>> Start MATERIAL
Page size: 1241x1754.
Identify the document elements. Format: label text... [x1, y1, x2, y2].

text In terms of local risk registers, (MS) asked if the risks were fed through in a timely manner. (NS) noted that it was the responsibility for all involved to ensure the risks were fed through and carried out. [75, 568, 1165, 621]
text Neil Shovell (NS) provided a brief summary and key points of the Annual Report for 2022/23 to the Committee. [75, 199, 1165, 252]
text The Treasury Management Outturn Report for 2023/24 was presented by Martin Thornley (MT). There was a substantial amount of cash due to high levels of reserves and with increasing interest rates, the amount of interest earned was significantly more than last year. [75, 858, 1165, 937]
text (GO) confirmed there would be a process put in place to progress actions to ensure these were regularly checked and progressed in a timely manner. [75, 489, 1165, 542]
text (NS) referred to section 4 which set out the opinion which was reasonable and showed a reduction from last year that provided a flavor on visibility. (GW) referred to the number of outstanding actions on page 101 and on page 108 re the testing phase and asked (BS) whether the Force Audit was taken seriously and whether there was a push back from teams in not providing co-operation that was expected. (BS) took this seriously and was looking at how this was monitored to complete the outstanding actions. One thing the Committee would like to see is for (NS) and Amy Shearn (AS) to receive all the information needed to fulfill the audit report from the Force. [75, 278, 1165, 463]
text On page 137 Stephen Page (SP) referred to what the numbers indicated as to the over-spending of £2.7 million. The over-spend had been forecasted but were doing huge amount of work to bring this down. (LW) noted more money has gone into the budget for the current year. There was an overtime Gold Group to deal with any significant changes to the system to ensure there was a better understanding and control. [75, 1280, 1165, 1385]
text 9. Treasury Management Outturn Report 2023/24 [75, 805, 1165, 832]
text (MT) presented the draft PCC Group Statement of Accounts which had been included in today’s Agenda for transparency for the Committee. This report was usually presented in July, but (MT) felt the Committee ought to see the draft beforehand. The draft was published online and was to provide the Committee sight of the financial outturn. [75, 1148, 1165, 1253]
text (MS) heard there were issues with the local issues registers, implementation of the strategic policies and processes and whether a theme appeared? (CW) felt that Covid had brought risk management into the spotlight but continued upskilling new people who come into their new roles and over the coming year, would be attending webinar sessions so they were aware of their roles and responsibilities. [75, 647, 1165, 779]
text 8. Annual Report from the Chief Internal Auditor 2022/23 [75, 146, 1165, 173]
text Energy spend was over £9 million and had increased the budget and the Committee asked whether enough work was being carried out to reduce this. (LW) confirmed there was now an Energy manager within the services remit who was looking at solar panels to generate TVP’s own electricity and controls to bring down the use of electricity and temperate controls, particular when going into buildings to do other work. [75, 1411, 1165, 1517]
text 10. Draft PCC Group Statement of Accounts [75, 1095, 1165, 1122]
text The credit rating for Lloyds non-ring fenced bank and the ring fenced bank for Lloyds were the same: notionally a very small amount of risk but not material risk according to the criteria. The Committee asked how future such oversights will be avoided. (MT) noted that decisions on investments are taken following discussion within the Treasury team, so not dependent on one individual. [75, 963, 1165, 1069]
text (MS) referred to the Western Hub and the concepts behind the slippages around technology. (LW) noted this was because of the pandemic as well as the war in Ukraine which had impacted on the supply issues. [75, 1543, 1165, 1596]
>> End MATERIAL
- WORK REQUIRED -
Could you render every line of the rows above as a JSON list of strings, with one string per line and blank lines omitted?

- CORRECT RESPONSE -
[
  "Page size: 1241x1754.",
  "Identify the document elements. Format: label text... [x1, y1, x2, y2].",
  "text In terms of local risk registers, (MS) asked if the risks were fed through in a timely manner. (NS) noted that it was the responsibility for all involved to ensure the risks were fed through and carried out. [75, 568, 1165, 621]",
  "text Neil Shovell (NS) provided a brief summary and key points of the Annual Report for 2022/23 to the Committee. [75, 199, 1165, 252]",
  "text The Treasury Management Outturn Report for 2023/24 was presented by Martin Thornley (MT). There was a substantial amount of cash due to high levels of reserves and with increasing interest rates, the amount of interest earned was significantly more than last year. [75, 858, 1165, 937]",
  "text (GO) confirmed there would be a process put in place to progress actions to ensure these were regularly checked and progressed in a timely manner. [75, 489, 1165, 542]",
  "text (NS) referred to section 4 which set out the opinion which was reasonable and showed a reduction from last year that provided a flavor on visibility. (GW) referred to the number of outstanding actions on page 101 and on page 108 re the testing phase and asked (BS) whether the Force Audit was taken seriously and whether there was a push back from teams in not providing co-operation that was expected. (BS) took this seriously and was looking at how this was monitored to complete the outstanding actions. One thing the Committee would like to see is for (NS) and Amy Shearn (AS) to receive all the information needed to fulfill the audit report from the Force. [75, 278, 1165, 463]",
  "text On page 137 Stephen Page (SP) referred to what the numbers indicated as to the over-spending of £2.7 million. The over-spend had been forecasted but were doing huge amount of work to bring this down. (LW) noted more money has gone into the budget for the current year. There was an overtime Gold Group to deal with any significant changes to the system to ensure there was a better understanding and control. [75, 1280, 1165, 1385]",
  "text 9. Treasury Management Outturn Report 2023/24 [75, 805, 1165, 832]",
  "text (MT) presented the draft PCC Group Statement of Accounts which had been included in today’s Agenda for transparency for the Committee. This report was usually presented in July, but (MT) felt the Committee ought to see the draft beforehand. The draft was published online and was to provide the Committee sight of the financial outturn. [75, 1148, 1165, 1253]",
  "text (MS) heard there were issues with the local issues registers, implementation of the strategic policies and processes and whether a theme appeared? (CW) felt that Covid had brought risk management into the spotlight but continued upskilling new people who come into their new roles and over the coming year, would be attending webinar sessions so they were aware of their roles and responsibilities. [75, 647, 1165, 779]",
  "text 8. Annual Report from the Chief Internal Auditor 2022/23 [75, 146, 1165, 173]",
  "text Energy spend was over £9 million and had increased the budget and the Committee asked whether enough work was being carried out to reduce this. (LW) confirmed there was now an Energy manager within the services remit who was looking at solar panels to generate TVP’s own electricity and controls to bring down the use of electricity and temperate controls, particular when going into buildings to do other work. [75, 1411, 1165, 1517]",
  "text 10. Draft PCC Group Statement of Accounts [75, 1095, 1165, 1122]",
  "text The credit rating for Lloyds non-ring fenced bank and the ring fenced bank for Lloyds were the same: notionally a very small amount of risk but not material risk according to the criteria. The Committee asked how future such oversights will be avoided. (MT) noted that decisions on investments are taken following discussion within the Treasury team, so not dependent on one individual. [75, 963, 1165, 1069]",
  "text (MS) referred to the Western Hub and the concepts behind the slippages around technology. (LW) noted this was because of the pandemic as well as the war in Ukraine which had impacted on the supply issues. [75, 1543, 1165, 1596]"
]